─── Provided data
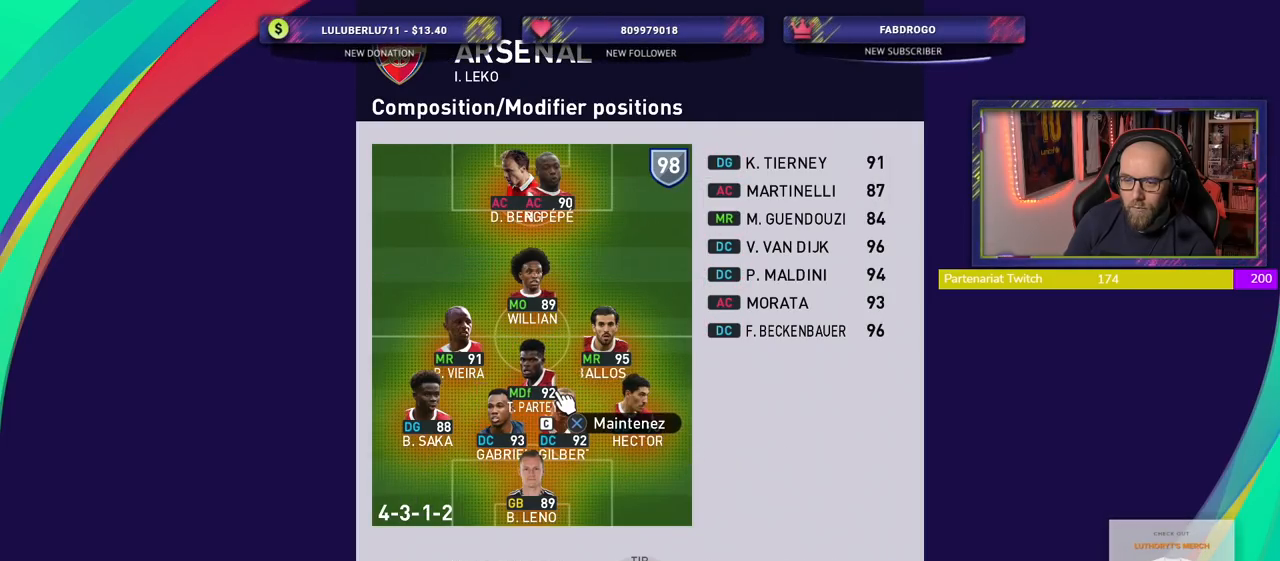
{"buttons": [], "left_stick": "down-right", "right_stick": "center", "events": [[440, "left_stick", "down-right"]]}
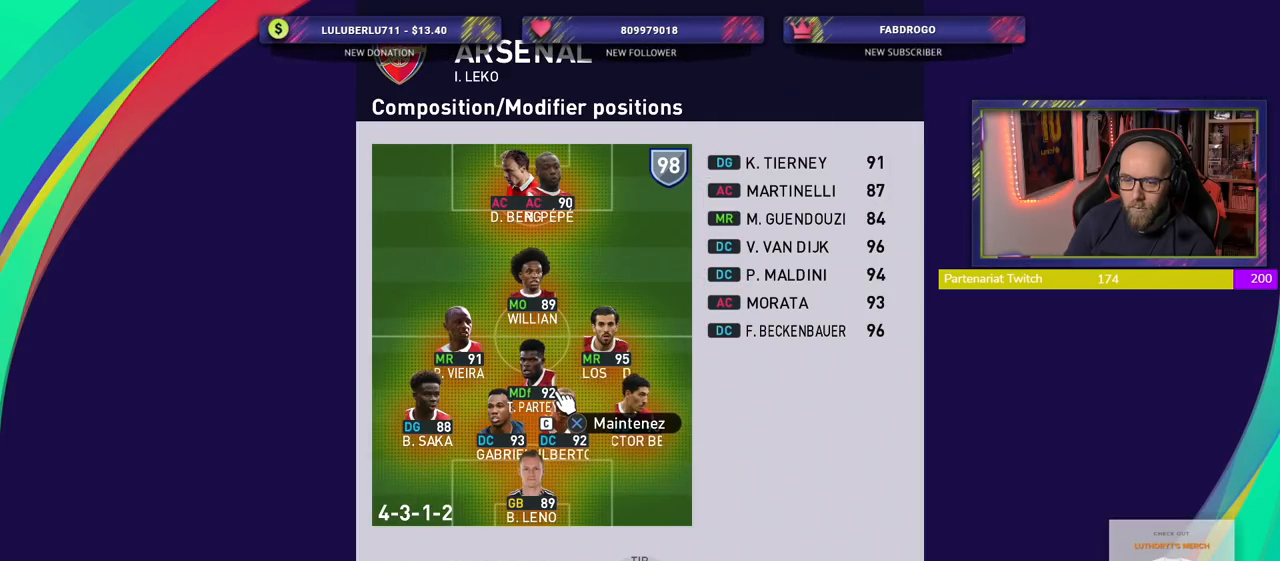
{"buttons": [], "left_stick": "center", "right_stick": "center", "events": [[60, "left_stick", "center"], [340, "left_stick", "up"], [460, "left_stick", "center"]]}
──────
─── Provided data
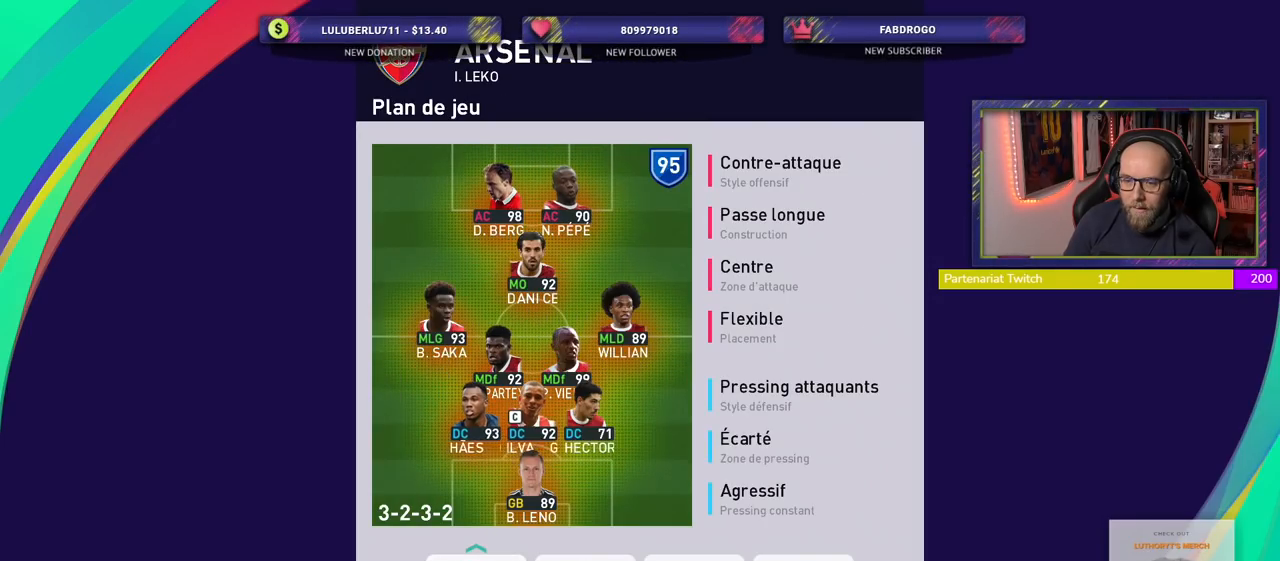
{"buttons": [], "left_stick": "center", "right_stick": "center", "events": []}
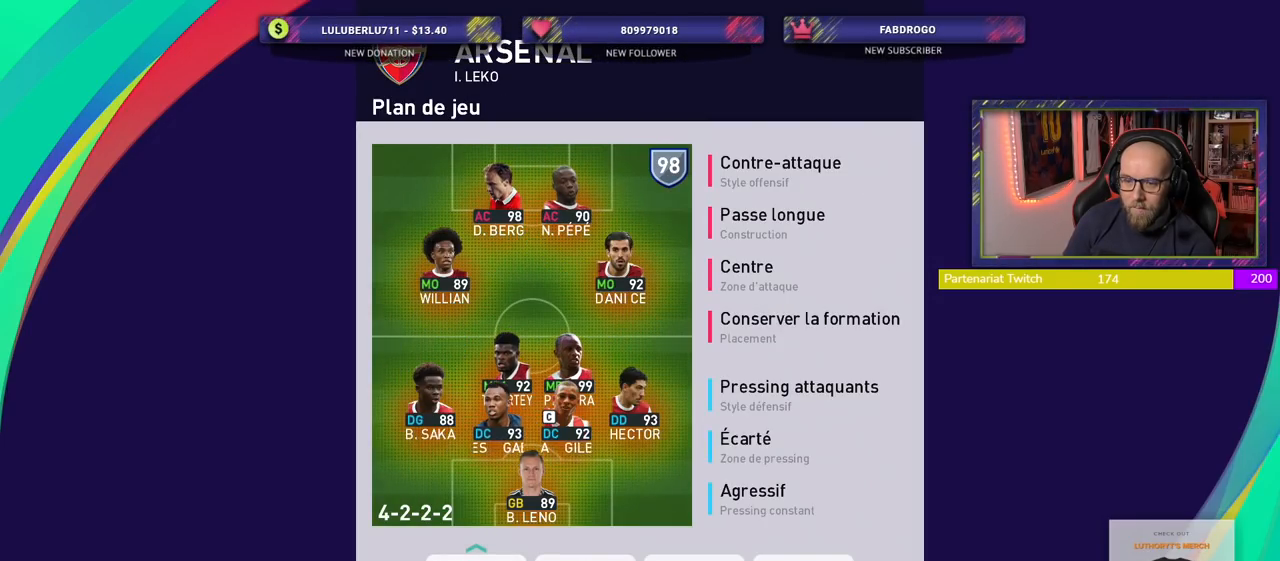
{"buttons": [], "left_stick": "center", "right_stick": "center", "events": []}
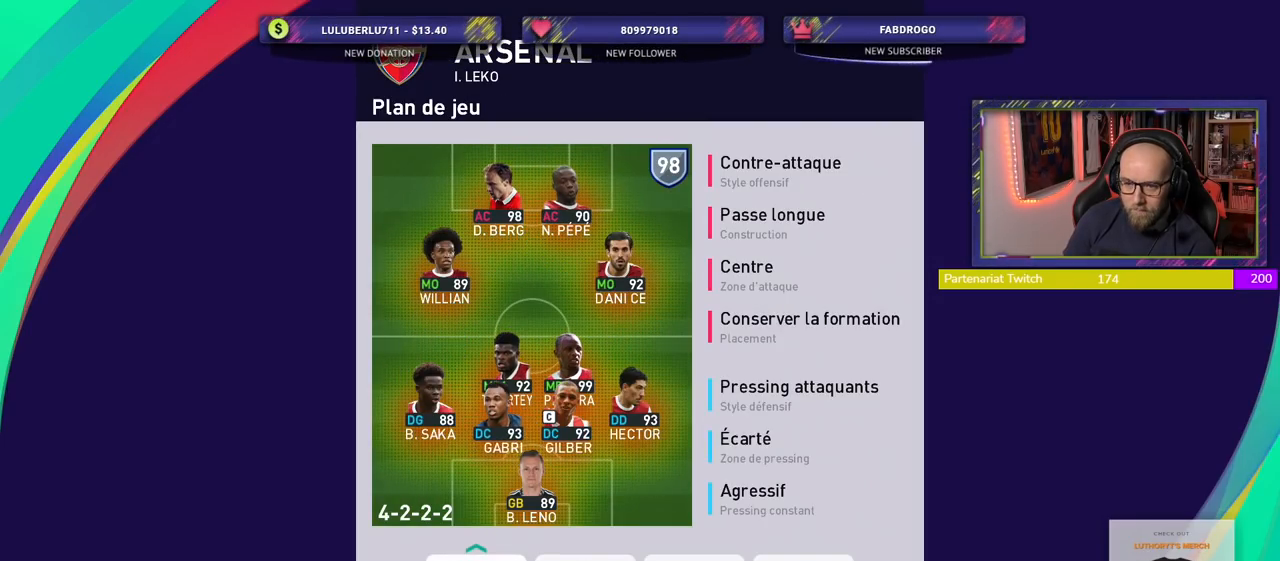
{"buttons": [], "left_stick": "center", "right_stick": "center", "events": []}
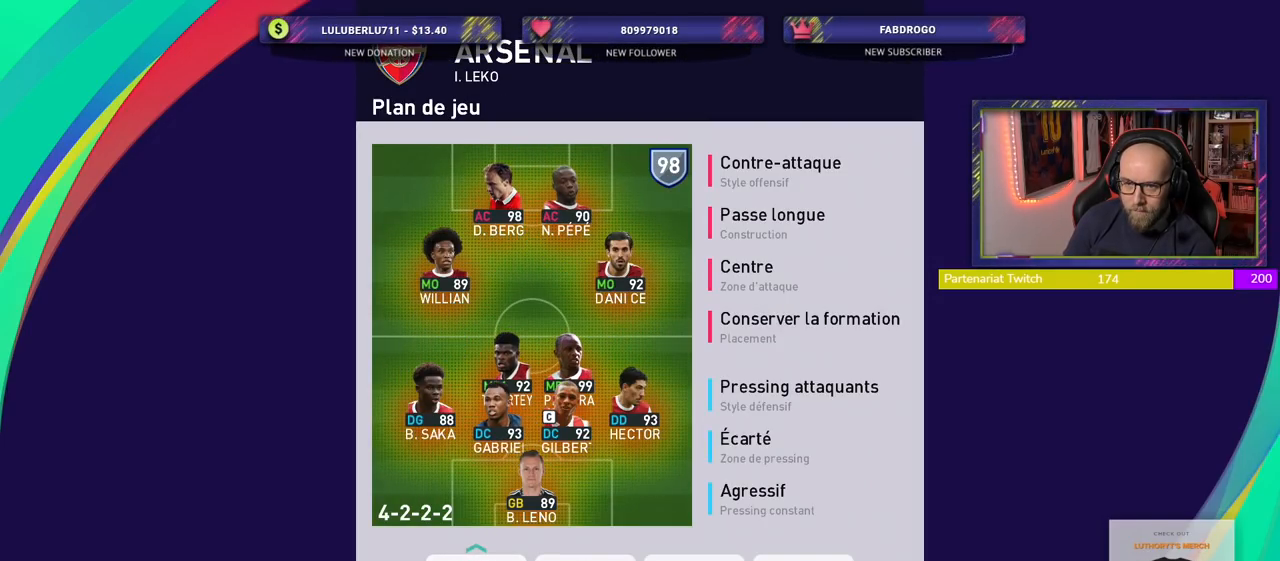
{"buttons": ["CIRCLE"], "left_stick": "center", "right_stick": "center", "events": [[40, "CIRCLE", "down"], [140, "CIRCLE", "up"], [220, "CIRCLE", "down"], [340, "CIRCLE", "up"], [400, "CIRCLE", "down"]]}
──────
Every line in the data that holds the string "down" should be copied.

{"buttons": [], "left_stick": "down-right", "right_stick": "center", "events": [[440, "left_stick", "down-right"]]}
{"buttons": ["CIRCLE"], "left_stick": "center", "right_stick": "center", "events": [[40, "CIRCLE", "down"], [140, "CIRCLE", "up"], [220, "CIRCLE", "down"], [340, "CIRCLE", "up"], [400, "CIRCLE", "down"]]}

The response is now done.